Melbourne: A new study by researchers in Sydney has offered fresh hope to patients with insulin-dependent diabetes.
Professor Ann Simpson and her team at the University of Technology, Sydney (UTS), say that a cure for the condition could be developed in within three years.
They are leading the fight against type 1 diabetes, with two separate teams at Westmead and UTS attempting to beat the potentially deadly condition.
Researchers believe their study will lead to a treatment for type 1 diabetes after they successfully reversed the debilitating disease in mice, rats and pigs.
"We are thrilled with the results we have seen so far and I see absolutely no reason why the same technique will not work on humans," the Daily Telegraph quoted her as saying.

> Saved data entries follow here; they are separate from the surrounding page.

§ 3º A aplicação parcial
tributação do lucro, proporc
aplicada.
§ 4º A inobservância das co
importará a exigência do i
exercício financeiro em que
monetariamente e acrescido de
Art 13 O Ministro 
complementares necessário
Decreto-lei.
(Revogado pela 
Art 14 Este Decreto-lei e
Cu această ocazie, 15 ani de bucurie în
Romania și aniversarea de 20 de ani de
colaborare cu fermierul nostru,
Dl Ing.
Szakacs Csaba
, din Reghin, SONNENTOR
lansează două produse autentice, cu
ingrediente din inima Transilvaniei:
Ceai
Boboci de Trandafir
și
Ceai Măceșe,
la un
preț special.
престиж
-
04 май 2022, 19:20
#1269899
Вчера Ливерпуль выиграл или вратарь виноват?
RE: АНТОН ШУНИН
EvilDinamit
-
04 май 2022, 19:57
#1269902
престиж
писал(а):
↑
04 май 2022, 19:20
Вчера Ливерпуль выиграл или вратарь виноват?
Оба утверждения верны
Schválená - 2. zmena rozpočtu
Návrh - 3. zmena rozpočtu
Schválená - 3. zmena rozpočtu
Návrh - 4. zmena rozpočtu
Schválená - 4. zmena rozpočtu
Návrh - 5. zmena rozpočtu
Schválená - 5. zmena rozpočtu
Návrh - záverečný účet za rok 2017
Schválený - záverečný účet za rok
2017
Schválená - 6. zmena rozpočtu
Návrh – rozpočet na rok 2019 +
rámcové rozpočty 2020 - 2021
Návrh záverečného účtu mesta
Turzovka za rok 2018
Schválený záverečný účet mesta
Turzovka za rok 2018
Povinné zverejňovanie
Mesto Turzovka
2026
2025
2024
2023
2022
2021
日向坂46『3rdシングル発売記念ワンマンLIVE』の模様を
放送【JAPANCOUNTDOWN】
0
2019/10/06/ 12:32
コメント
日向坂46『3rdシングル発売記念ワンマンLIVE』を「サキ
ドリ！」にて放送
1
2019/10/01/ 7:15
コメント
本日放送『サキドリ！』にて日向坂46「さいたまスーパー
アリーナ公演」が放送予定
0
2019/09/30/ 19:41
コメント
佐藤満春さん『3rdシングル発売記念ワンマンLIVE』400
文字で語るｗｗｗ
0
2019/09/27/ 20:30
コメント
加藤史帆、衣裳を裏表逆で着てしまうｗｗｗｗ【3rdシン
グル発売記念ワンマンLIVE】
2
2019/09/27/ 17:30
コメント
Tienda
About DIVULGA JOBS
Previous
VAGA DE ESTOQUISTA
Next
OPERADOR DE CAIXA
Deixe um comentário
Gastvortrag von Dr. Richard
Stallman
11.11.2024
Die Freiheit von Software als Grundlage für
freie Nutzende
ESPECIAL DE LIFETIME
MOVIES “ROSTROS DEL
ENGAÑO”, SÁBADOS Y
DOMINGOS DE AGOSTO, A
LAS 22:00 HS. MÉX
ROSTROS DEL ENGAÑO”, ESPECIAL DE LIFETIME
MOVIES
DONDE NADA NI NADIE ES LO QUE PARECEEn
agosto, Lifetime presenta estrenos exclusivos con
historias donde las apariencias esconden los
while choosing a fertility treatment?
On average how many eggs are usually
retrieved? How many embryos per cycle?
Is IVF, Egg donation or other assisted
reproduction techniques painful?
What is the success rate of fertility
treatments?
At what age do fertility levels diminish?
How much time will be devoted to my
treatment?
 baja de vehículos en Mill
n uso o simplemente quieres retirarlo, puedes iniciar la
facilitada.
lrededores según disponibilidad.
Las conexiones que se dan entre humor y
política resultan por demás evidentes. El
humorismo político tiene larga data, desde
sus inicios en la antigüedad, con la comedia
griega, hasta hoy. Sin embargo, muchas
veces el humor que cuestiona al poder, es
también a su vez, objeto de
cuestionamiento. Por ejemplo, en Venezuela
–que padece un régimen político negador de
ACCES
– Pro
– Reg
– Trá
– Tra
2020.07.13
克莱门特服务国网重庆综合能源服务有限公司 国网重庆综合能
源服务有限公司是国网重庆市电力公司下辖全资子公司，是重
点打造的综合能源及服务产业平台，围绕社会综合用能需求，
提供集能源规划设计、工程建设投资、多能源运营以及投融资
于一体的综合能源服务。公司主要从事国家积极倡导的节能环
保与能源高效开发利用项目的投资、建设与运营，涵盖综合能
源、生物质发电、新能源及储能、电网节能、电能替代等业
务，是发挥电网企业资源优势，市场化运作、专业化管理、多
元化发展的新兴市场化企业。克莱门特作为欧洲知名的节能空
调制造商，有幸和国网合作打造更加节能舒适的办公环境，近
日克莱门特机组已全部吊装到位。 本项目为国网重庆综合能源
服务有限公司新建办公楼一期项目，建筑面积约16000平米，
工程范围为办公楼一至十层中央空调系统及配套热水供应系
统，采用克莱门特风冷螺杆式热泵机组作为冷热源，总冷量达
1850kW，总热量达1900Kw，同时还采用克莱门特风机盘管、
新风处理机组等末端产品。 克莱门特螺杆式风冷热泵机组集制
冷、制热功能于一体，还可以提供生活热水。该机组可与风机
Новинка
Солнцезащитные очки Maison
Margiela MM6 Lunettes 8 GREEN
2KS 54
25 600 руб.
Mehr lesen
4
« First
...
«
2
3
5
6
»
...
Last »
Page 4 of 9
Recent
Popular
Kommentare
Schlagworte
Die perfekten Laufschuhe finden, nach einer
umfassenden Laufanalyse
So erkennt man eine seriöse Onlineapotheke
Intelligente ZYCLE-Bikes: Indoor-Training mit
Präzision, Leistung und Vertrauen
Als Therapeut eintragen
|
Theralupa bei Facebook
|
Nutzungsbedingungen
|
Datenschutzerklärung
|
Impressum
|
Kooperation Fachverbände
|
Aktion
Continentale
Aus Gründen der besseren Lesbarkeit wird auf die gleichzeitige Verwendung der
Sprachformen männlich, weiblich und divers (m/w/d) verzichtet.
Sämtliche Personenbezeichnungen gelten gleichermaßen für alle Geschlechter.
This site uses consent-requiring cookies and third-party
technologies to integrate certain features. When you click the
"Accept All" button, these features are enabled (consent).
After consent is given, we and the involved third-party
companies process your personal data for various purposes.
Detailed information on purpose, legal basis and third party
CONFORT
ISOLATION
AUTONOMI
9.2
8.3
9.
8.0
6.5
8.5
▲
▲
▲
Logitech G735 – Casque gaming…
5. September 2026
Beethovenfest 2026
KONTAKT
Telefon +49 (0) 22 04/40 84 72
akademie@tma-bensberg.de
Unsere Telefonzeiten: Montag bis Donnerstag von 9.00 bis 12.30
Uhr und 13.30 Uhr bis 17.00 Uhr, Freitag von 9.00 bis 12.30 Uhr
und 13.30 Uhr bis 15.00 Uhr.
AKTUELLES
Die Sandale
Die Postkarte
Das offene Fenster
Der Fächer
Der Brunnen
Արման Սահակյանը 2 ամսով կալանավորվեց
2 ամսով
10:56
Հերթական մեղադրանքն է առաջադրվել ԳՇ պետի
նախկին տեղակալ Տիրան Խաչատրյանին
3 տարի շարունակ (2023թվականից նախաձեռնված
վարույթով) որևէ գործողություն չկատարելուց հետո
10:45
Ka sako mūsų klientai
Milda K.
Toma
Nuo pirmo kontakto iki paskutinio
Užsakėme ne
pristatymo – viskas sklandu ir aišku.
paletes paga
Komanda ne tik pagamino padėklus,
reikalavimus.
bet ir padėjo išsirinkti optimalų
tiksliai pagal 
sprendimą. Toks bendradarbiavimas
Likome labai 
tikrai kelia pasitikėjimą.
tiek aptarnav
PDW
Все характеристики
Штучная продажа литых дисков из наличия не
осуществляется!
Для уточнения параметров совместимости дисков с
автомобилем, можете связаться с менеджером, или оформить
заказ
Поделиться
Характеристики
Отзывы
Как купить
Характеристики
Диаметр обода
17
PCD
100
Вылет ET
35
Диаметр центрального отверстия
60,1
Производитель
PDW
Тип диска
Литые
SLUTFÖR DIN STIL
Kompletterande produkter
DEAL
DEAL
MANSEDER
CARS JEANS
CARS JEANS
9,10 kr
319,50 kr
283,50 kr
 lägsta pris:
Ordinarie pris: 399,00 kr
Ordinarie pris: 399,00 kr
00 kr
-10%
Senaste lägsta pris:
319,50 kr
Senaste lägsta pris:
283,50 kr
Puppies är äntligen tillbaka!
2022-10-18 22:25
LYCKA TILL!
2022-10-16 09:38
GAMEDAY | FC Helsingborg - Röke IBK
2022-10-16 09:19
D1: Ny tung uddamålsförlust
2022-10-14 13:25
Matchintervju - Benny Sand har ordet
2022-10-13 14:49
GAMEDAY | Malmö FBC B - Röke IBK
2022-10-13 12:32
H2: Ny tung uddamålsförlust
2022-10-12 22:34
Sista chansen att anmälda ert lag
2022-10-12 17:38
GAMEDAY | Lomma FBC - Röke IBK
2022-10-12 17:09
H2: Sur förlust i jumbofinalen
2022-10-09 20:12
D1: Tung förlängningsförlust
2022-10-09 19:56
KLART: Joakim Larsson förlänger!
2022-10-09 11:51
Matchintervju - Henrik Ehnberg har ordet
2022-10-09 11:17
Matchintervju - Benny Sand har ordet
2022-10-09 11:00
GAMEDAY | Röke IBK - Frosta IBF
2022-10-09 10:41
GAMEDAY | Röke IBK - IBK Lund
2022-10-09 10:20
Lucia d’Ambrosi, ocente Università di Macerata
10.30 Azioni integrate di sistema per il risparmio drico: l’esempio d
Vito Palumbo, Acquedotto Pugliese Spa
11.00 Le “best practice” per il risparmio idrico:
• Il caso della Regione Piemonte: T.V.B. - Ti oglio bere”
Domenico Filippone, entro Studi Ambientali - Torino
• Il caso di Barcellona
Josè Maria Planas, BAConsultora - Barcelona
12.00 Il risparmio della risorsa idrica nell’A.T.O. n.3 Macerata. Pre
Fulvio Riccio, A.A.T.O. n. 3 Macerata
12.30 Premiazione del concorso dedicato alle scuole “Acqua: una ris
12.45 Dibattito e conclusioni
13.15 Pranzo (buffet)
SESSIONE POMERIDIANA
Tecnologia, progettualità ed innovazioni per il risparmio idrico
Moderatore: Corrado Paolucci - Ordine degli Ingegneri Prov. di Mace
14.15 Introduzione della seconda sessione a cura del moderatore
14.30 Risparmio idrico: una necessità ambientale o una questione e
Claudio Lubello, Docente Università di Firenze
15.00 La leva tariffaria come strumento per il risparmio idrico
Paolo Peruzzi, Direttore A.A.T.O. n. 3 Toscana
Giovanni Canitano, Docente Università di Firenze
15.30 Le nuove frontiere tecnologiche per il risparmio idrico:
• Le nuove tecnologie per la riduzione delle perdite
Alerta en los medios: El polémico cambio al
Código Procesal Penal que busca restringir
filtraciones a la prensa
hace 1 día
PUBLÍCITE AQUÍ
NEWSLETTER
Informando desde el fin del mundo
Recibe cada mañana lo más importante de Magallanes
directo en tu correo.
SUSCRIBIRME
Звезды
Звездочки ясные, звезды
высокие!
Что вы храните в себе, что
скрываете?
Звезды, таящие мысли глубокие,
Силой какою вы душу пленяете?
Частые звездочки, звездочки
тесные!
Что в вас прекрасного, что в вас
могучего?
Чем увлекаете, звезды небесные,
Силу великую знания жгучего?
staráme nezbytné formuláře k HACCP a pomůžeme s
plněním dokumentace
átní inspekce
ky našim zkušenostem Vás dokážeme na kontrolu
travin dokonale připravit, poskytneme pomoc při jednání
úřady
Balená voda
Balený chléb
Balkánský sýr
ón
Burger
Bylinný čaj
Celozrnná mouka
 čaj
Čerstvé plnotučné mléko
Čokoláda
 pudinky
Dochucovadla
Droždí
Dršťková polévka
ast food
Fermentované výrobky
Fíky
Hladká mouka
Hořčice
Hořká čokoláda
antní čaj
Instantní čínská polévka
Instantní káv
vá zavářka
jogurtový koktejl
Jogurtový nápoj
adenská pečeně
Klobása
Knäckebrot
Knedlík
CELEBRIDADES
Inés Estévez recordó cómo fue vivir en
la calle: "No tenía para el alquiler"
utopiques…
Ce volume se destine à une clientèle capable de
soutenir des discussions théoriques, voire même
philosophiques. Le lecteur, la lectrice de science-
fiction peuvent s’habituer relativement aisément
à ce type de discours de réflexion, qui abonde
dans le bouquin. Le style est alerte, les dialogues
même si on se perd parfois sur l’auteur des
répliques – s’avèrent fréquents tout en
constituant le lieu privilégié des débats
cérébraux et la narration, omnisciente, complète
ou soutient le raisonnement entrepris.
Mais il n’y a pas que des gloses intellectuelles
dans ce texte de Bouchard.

"It would release diabetics from having to inject insulin and, probably more importantly, it would help the people who are developing really bad complications, such as blindness, gangrene, heart problems, kidney failure and general neurological problems," she added.
Type 1 diabetes occurs when the pancreas, a large gland behind the stomach, stops making insulin. The body needs insulin to turn glucose (sugar) into energy.
Sufferers must inject daily doses of insulin to stop the potentially life-threatening ketoacidosis.
The cure would involve implanting the human insulin gene into the liver, which then secretes insulin instead of the pancreas.
Patients would need to undergo one-off keyhole surgery to inject the gene in the portal vein of the liver.